= Records from a data source =
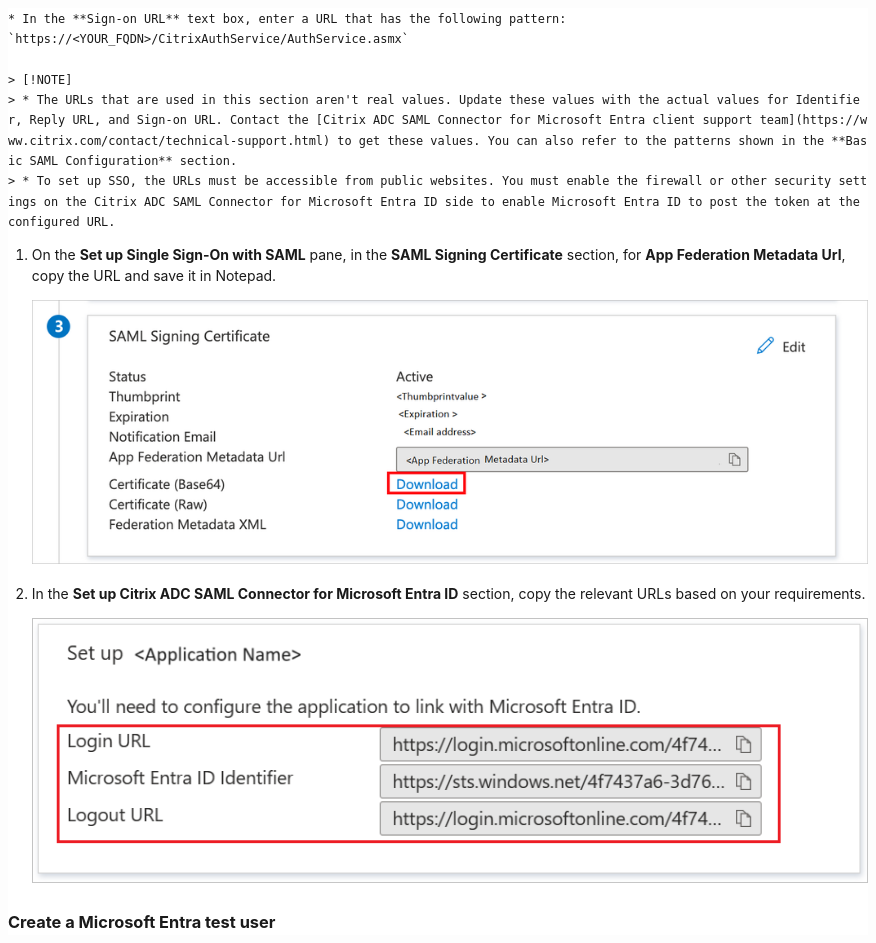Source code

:     * In the **Sign-on URL** text box, enter a URL that has the following pattern:
    `https://<YOUR_FQDN>/CitrixAuthService/AuthService.asmx`

	> [!NOTE]
	> * The URLs that are used in this section aren't real values. Update these values with the actual values for Identifier, Reply URL, and Sign-on URL. Contact the [Citrix ADC SAML Connector for Microsoft Entra client support team](https://www.citrix.com/contact/technical-support.html) to get these values. You can also refer to the patterns shown in the **Basic SAML Configuration** section.
    > * To set up SSO, the URLs must be accessible from public websites. You must enable the firewall or other security settings on the Citrix ADC SAML Connector for Microsoft Entra ID side to enable Microsoft Entra ID to post the token at the configured URL.

1. On the **Set up Single Sign-On with SAML** pane, in the **SAML Signing Certificate** section, for **App Federation Metadata Url**, copy the URL and save it in Notepad.

	![Screenshot shows the Certificate download link.](common/certificatebase64.png "Certificate")

1. In the **Set up Citrix ADC SAML Connector for Microsoft Entra ID** section, copy the relevant URLs based on your requirements.

	![Screenshot shows to copy configuration URLs.](common/copy-configuration-urls.png "Metadata")

<a name='create-an-azure-ad-test-user'></a>

### Create a Microsoft Entra test user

= YOUR INSTRUCTIONS =
Nothing but the lines from the one with "<a name='create-an-azure-ad-test-user'></a>" through the final line of the records may appear in the answer, and each must be transcribed exactly.

= ANSWER AREA =
<a name='create-an-azure-ad-test-user'></a>

### Create a Microsoft Entra test user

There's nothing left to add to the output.